Saturday, May 30, 2015

One Thousand Gratitudes, Part XX: 525-501

With this installment I ring the halfway-there bell and life appears to have no plans of slowing its pace.

Or maybe age has narrowed the gap between how things used to seem to move and how my subconscious mind anticipates they will move in the future.

My daughter's mind churns with every waking moment, absorbing the world, learning, observing, questioning.

My son has entered the speech phase, and the longer my tenure at work grows, the fewer the day's hours seem.

To get to this point in this series has taken a ton of work and the challenge of doubling the piece's size intimidates.

In the midst of it all lies the theme, the intention, the desired mindset.

For those have you that have read since the beginning, for those of you that have checked in from time to time, and for those of you that have just discovered the project, please share in the comments a gratitude (or gratitudes) of your own.





Five Hundred Twenty-Five: “Five Hundred Miles” from the Inside Llewyn Davis soundtrack

      Three minutes, 28 seconds. Pure beauty. Justin Timberlake, Carey Mulligan, Stark Stands. Thank you, thank you, thank you.

Five Hundred Twenty-Four: Emmylou Harris

      I cannot tell a lie: I know very little about this fine, fine woman’s career, but what I’ve heard I love. I’m thankful for having heard her voice and excited about the day in which I dive in to her discography. Way into the music she recorded with Bob Dylan and the album she cut with Mark Knopfler. She’s got a ton more out there. Just gotta make the effort to deepen my appreciation of her voice and talent.

Five Hundred Twenty-Three: Mark Knopfler

      I have always dug me some Dire Straits, but the original sultan of swing put out my favorite tunes once he went solo. I pretty much dig every track on every album. Talented dude. Grateful I discovered his stuff.

Five Hundred Twenty-Two: the Stanley Cup Playoffs

      I won’t bore you with more hockey talk (now), but the post-season got underway the evening I wrote this. Might be my favorite time of year. I’m grateful I discovered hockey when I did. Let’s go, Blues! (Update: Wow.)

Five Hundred Twenty-One: South Park clip #7: Mr. Mackey goes gluten-free




Five Hundred Twenty: swimming with my daughter

      Adeline started her second round of swim lessons a number of weeks ago and now she’s mostly terrified of the water. She spent the first two classes crying while clutching the side of the pool, not even wanting to get her hair wet.

      We thought it’d be a good idea to take her to the pool one week and just play around, to show her that fun can be had in the water. The hope: that it translates to this Saturday’s lesson.

      Even if it doesn’t, we spent a solid 40 minutes goofing around in the pool just like we did in the past. We had a great time together and I seldom have one-on-one moments with her anymore. I’m grateful for that and want to make an effort to have more of them.

      (Update: It worked. She did great with all of her remaining lessons.)

Five Hundred Nineteen: unnamed friend #26

      Made friends with this cat in college. Had an English class with him. Looking back he seemed a touch vulnerable, or maybe lost and confused. I dunno. Smart kid, though. He wound up wanting to hang around with me, and once we’d gotten high a time or two, he seemed to want to do it all of the time, even if it meant skipping class to do so.

- About this exercise
Copy the gratitude list starting with "I have always" and going on through "Blues! (Update: Wow.)", replacing "hockey" with "ice hockey". The material after this point comes from a separate source.

- Entries shown

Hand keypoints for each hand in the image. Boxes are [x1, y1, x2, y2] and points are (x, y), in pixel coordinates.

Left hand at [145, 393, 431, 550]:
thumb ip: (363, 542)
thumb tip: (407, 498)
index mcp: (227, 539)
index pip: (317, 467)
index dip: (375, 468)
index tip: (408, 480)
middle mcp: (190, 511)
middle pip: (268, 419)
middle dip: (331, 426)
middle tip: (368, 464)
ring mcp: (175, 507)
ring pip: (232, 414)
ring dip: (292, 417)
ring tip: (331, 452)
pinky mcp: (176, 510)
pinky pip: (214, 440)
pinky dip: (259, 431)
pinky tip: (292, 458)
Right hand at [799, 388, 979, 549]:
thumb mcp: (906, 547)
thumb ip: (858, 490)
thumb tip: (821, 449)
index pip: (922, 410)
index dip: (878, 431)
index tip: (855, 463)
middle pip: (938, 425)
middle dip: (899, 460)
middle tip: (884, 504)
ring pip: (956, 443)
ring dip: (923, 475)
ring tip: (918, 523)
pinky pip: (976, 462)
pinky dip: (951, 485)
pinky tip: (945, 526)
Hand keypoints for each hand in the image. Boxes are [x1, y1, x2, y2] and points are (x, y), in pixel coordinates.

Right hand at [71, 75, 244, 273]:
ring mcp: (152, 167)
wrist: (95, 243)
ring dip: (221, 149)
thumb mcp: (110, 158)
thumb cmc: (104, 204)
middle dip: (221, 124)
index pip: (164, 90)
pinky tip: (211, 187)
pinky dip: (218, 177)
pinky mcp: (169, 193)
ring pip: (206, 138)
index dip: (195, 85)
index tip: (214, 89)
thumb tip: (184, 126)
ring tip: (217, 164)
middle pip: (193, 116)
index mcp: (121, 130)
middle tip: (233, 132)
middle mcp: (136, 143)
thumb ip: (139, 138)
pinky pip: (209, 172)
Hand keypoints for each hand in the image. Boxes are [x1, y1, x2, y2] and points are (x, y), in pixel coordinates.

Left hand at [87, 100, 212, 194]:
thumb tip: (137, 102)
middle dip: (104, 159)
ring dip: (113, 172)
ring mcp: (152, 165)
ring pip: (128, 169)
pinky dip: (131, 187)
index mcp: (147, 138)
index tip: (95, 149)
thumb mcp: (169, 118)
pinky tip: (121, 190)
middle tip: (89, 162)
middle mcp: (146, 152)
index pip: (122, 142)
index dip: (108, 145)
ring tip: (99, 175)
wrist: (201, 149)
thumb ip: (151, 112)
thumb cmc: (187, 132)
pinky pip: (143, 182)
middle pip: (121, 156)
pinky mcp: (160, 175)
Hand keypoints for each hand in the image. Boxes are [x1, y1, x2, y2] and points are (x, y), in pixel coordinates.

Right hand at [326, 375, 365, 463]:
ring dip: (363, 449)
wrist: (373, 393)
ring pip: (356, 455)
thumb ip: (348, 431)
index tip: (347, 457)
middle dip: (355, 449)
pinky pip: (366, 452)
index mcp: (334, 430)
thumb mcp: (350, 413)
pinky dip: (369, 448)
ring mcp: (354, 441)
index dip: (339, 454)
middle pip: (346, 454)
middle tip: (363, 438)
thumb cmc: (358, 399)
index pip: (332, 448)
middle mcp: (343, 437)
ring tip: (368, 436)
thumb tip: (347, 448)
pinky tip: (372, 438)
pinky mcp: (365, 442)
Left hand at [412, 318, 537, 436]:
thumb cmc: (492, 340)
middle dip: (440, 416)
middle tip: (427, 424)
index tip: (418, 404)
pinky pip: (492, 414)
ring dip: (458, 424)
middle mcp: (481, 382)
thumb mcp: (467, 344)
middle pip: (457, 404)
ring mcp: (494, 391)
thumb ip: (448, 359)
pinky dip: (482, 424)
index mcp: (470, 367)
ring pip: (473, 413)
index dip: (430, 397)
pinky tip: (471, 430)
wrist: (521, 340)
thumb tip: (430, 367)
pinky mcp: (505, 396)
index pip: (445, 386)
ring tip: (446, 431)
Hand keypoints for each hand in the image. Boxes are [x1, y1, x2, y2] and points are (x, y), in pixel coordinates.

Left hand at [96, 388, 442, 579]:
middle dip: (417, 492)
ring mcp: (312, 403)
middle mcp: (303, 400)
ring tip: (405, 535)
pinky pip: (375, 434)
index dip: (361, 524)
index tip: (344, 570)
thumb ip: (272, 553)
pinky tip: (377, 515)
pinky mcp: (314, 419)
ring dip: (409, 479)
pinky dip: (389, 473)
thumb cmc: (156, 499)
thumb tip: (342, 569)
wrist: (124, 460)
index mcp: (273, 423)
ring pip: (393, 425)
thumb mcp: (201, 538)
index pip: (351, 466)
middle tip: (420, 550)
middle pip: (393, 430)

- Result of the exercise
I have always dug me some Dire Straits, but the original sultan of swing put out my favorite tunes once he went solo. I pretty much dig every track on every album. Talented dude. Grateful I discovered his stuff.

Five Hundred Twenty-Two: the Stanley Cup Playoffs

      I won’t bore you with more ice hockey talk (now), but the post-season got underway the evening I wrote this. Might be my favorite time of year. I’m grateful I discovered ice hockey when I did. Let’s go, Blues! (Update: Wow.)